Kyo’s ears perked up. “To acknowledge your appreciation for them? That you are attentive of them?”
“Then this,” he took both her hands, cupped them around the stone, and squeezed her tight, “for you.”
If only if were that simple. Tears were coming, and she blinked furiously. She hadn’t wanted to get emotional.
“Am I incorrect?”
He swallowed. Squeezed her hands again. “Beyond friendship. You and I, yes?”
He must think it was for special friends – unlikely friends. A friendship between a lacu and a human was as unlikely as it got. It was special. It was beyond friendship. Annabel would always be grateful for it. Just the thought of losing it hurt.
But it wouldn’t hurt nearly as much as watching Kyo bring her trinkets that screamed romance when he didn’t mean it that way.
She took a deep breath. “No.”
Kyo blinked. He looked at her, looked at their hands, and shook them. His ears drooped as she tugged free, leaving the stone with him.
God, he looks so hurt and confused.
He looked away from her, shifting his tail. If she didn’t say something he’d leave thinking that she didn’t value their friendship. She clasped his face. He startled.
“Kyo, I –”
It was like she was sixteen again, before she knew the word asexual, wondering why all her friends had thoughts and feelings she didn’t, and no way to explain herself.
I have to try!
“I want to be in your company always. I feel… lacking when I am without you, like… like –” She ran out of words. She tried again, “You make me happy, and I want nothing but happiness for you. When that lacu came and hurt you, I was so scared. I want you never to be hurt. I…” she sighed, dropping her head. “I wish we were compatible.”
“There aren’t words in this artificial language for what I want to say. If I were like you, if I were one of your kind, I could speak in pulses and smell and with my body, and we’d always be compatible. Never struggling. Never like this.”

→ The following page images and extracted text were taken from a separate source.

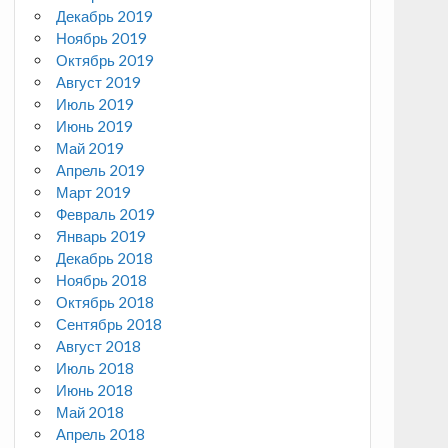
Декабрь 2019
Ноябрь 2019
Октябрь 2019
Август 2019
Июль 2019
Июнь 2019
Май 2019
Апрель 2019
Март 2019
Февраль 2019
Январь 2019
Декабрь 2018
Ноябрь 2018
Октябрь 2018
Сентябрь 2018
Август 2018
Июль 2018
Июнь 2018
Май 2018
Апрель 2018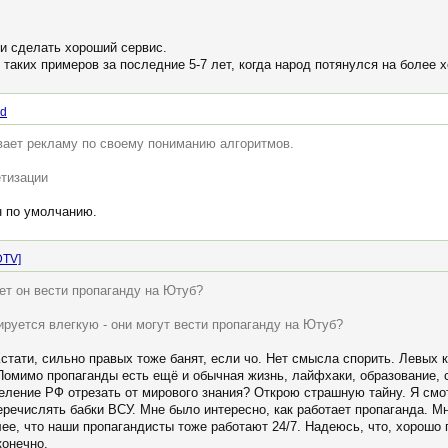
ли сделать хороший сервис.
т таких примеров за последние 5-7 лет, когда народ потянулся на более 
nd
вает рекламу по своему пониманию алгоритмов.
етизации
н по умолчанию.
DTV]
ет он вести пропаганду на Ютуб?
руется влегкую - они могут вести пропаганду на Ютуб?
стати, сильно правых тоже банят, если чо. Нет смысла спорить. Левых к
 Помимо пропаганды есть ещë и обычная жизнь, лайфхаки, образование, с
селение РФ отрезать от мирового знания? Открою страшную тайну. Я смо
перечислять бабки ВСУ. Мне было интересно, как работает пропаганда. 
ее, что наши пропагандисты тоже работают 24/7. Надеюсь, что, хорошо
конечно.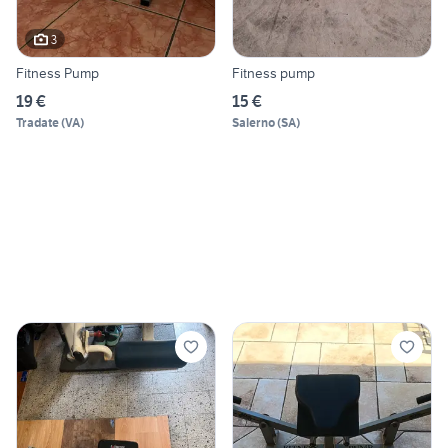
3
Fitness Pump
Fitness pump
19 €
15 €
Tradate
(
VA
)
Salerno
(
SA
)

If she were lacu, would she feel the same for him? Would they be friends, when their friendship was built on their mutual struggle to understand the other? Would she know to fall in love with him?
“You are attentive of me.” He grasped her wrists.

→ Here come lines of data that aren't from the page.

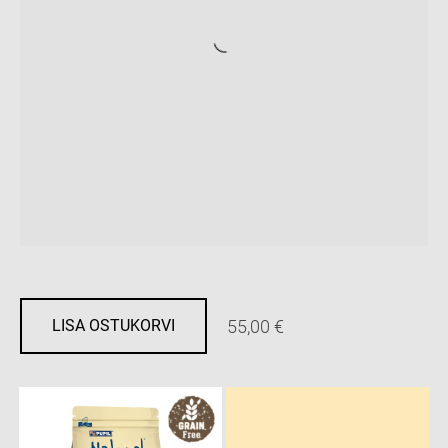
55,00 €
LISA OSTUKORVI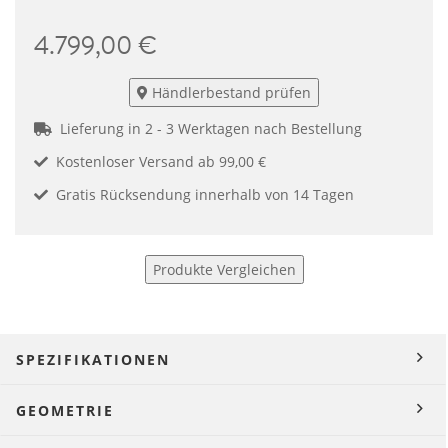
4.799,00 €
Händlerbestand prüfen
Lieferung in 2 - 3 Werktagen nach Bestellung
Kostenloser Versand ab 99,00 €
Gratis Rücksendung innerhalb von 14 Tagen
Produkte Vergleichen
SPEZIFIKATIONEN
GEOMETRIE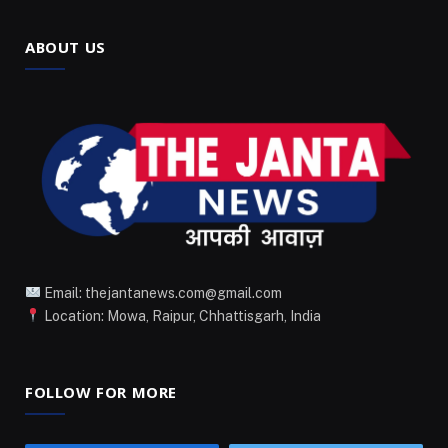
ABOUT US
Email: thejantanews.com@gmail.com
Location: Mowa, Raipur, Chhattisgarh, India
FOLLOW FOR MORE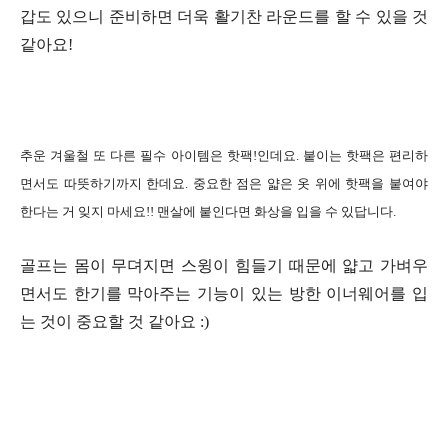
갑도 있으니 준비하면 더욱 활기찬 라운드를 할 수 있을 것
같아요!
추운 겨울철 또 다른 필수 아이템은 핫팩!인데요. 붙이는 핫팩은 편리하
면서도 따뜻하기까지 한데요. 중요한 점은 얇은 옷 위에 핫팩을 붙여야
한다는 거 잊지 마세요!! 맨살에 붙인다면 화상을 입을 수 있답니다.
골프는 몸이 무뎌지면 스윙이 힘들기 때문에 얇고 가벼우
면서도 한기를 막아주는 기능이 있는 방한 이너웨어를 입
는 것이 중요할 것 같아요 :)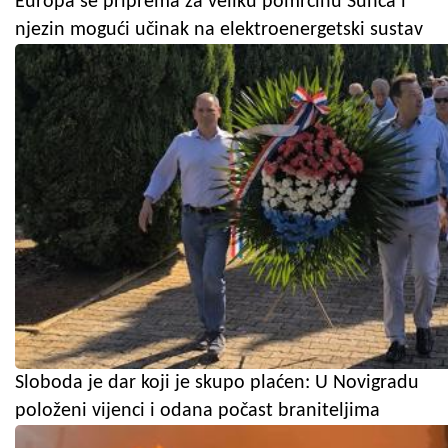
Europa se priprema za veliku pomrčinu Sunca i
njezin mogući učinak na elektroenergetski sustav
Sloboda je dar koji je skupo plaćen: U Novigradu
položeni vijenci i odana počast braniteljima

She looked up, blinking back tears.
“Everything you said, I feel too.” He cupped her hands around the stone again. “I am attentive of you. Beyond friendship.”
He grinned. “Yes?”
“Yes!” She laughed, “Yes! Always.”
He wrapped his arm around her lower back and touched their foreheads together. “Ridiculous human.”
He brushed a tear off her cheek, “You wished for compatibility. Perhaps we will always struggle, but I would never want you to be different to what you are.”
“I was wrong. The struggle makes us.” There so much she couldn’t express, but sometimes she seized the right words. Truthful, accurate, perfect words.